* _EXERCISE AIM_
Report the count of lines below that include "knee", without any other text.

══════════

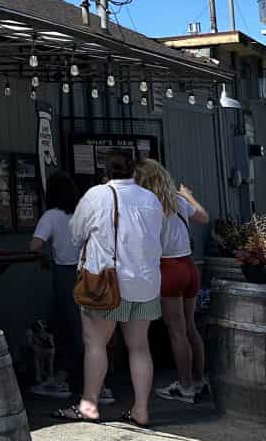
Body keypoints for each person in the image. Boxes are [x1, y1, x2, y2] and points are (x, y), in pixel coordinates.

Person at [55, 156, 163, 427]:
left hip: (106, 282)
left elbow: (75, 233)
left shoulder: (97, 195)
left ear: (105, 172)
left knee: (96, 343)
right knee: (139, 347)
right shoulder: (151, 199)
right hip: (146, 281)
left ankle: (89, 406)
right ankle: (141, 410)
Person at [29, 171, 111, 400]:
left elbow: (35, 245)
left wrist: (45, 258)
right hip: (89, 272)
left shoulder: (52, 216)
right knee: (83, 328)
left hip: (65, 274)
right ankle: (78, 379)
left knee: (68, 328)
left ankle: (87, 384)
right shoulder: (83, 214)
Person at [135, 160, 210, 403]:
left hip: (168, 269)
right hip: (189, 266)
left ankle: (185, 386)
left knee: (176, 331)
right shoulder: (178, 201)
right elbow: (204, 217)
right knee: (190, 327)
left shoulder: (146, 207)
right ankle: (199, 381)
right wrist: (188, 195)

══════════

* _EXERCISE OUTPUT_
6